-- Stated goal --
Present every line of the records below as one numbered list, omitting any blank lines.

-- Record list --

____________

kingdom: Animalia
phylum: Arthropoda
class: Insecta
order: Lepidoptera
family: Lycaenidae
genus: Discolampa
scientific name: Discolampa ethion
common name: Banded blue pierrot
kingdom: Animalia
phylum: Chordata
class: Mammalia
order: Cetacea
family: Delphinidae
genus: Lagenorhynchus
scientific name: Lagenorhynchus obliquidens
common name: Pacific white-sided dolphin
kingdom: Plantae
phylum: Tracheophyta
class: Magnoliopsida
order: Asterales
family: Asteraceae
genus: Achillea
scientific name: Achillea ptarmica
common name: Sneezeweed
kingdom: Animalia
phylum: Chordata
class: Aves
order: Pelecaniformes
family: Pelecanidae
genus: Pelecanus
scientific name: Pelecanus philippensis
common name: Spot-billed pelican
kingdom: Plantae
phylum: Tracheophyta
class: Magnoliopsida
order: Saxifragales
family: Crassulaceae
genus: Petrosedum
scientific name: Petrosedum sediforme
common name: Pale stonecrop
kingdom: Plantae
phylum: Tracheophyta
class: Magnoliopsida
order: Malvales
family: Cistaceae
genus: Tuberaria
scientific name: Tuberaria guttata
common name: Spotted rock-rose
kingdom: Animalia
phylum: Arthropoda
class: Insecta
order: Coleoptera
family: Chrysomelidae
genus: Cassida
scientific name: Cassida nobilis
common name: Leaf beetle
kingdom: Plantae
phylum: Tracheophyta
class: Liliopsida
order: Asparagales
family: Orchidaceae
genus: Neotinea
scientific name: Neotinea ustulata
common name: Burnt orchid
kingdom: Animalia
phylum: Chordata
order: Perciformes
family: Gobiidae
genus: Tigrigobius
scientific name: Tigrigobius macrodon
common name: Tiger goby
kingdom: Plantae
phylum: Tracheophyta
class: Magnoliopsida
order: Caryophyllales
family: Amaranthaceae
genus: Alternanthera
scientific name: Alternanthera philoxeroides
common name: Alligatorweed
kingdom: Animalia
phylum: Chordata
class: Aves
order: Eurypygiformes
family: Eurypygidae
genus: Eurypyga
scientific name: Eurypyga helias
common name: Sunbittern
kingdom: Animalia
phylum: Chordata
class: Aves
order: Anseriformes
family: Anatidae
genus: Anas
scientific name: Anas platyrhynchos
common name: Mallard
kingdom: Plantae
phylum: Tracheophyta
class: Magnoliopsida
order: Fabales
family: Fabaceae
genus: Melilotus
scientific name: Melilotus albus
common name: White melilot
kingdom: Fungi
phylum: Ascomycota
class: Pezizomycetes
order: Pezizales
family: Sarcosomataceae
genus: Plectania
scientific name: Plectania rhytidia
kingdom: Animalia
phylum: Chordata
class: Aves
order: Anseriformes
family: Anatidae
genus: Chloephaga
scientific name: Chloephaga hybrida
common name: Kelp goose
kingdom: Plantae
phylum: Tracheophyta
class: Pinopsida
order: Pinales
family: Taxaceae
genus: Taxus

____________

-- Final answer --
1. kingdom: Animalia
2. phylum: Arthropoda
3. class: Insecta
4. order: Lepidoptera
5. family: Lycaenidae
6. genus: Discolampa
7. scientific name: Discolampa ethion
8. common name: Banded blue pierrot
9. kingdom: Animalia
10. phylum: Chordata
11. class: Mammalia
12. order: Cetacea
13. family: Delphinidae
14. genus: Lagenorhynchus
15. scientific name: Lagenorhynchus obliquidens
16. common name: Pacific white-sided dolphin
17. kingdom: Plantae
18. phylum: Tracheophyta
19. class: Magnoliopsida
20. order: Asterales
21. family: Asteraceae
22. genus: Achillea
23. scientific name: Achillea ptarmica
24. common name: Sneezeweed
25. kingdom: Animalia
26. phylum: Chordata
27. class: Aves
28. order: Pelecaniformes
29. family: Pelecanidae
30. genus: Pelecanus
31. scientific name: Pelecanus philippensis
32. common name: Spot-billed pelican
33. kingdom: Plantae
34. phylum: Tracheophyta
35. class: Magnoliopsida
36. order: Saxifragales
37. family: Crassulaceae
38. genus: Petrosedum
39. scientific name: Petrosedum sediforme
40. common name: Pale stonecrop
41. kingdom: Plantae
42. phylum: Tracheophyta
43. class: Magnoliopsida
44. order: Malvales
45. family: Cistaceae
46. genus: Tuberaria
47. scientific name: Tuberaria guttata
48. common name: Spotted rock-rose
49. kingdom: Animalia
50. phylum: Arthropoda
51. class: Insecta
52. order: Coleoptera
53. family: Chrysomelidae
54. genus: Cassida
55. scientific name: Cassida nobilis
56. common name: Leaf beetle
57. kingdom: Plantae
58. phylum: Tracheophyta
59. class: Liliopsida
60. order: Asparagales
61. family: Orchidaceae
62. genus: Neotinea
63. scientific name: Neotinea ustulata
64. common name: Burnt orchid
65. kingdom: Animalia
66. phylum: Chordata
67. order: Perciformes
68. family: Gobiidae
69. genus: Tigrigobius
70. scientific name: Tigrigobius macrodon
71. common name: Tiger goby
72. kingdom: Plantae
73. phylum: Tracheophyta
74. class: Magnoliopsida
75. order: Caryophyllales
76. family: Amaranthaceae
77. genus: Alternanthera
78. scientific name: Alternanthera philoxeroides
79. common name: Alligatorweed
80. kingdom: Animalia
81. phylum: Chordata
82. class: Aves
83. order: Eurypygiformes
84. family: Eurypygidae
85. genus: Eurypyga
86. scientific name: Eurypyga helias
87. common name: Sunbittern
88. kingdom: Animalia
89. phylum: Chordata
90. class: Aves
91. order: Anseriformes
92. family: Anatidae
93. genus: Anas
94. scientific name: Anas platyrhynchos
95. common name: Mallard
96. kingdom: Plantae
97. phylum: Tracheophyta
98. class: Magnoliopsida
99. order: Fabales
100. family: Fabaceae
101. genus: Melilotus
102. scientific name: Melilotus albus
103. common name: White melilot
104. kingdom: Fungi
105. phylum: Ascomycota
106. class: Pezizomycetes
107. order: Pezizales
108. family: Sarcosomataceae
109. genus: Plectania
110. scientific name: Plectania rhytidia
111. kingdom: Animalia
112. phylum: Chordata
113. class: Aves
114. order: Anseriformes
115. family: Anatidae
116. genus: Chloephaga
117. scientific name: Chloephaga hybrida
118. common name: Kelp goose
119. kingdom: Plantae
120. phylum: Tracheophyta
121. class: Pinopsida
122. order: Pinales
123. family: Taxaceae
124. genus: Taxus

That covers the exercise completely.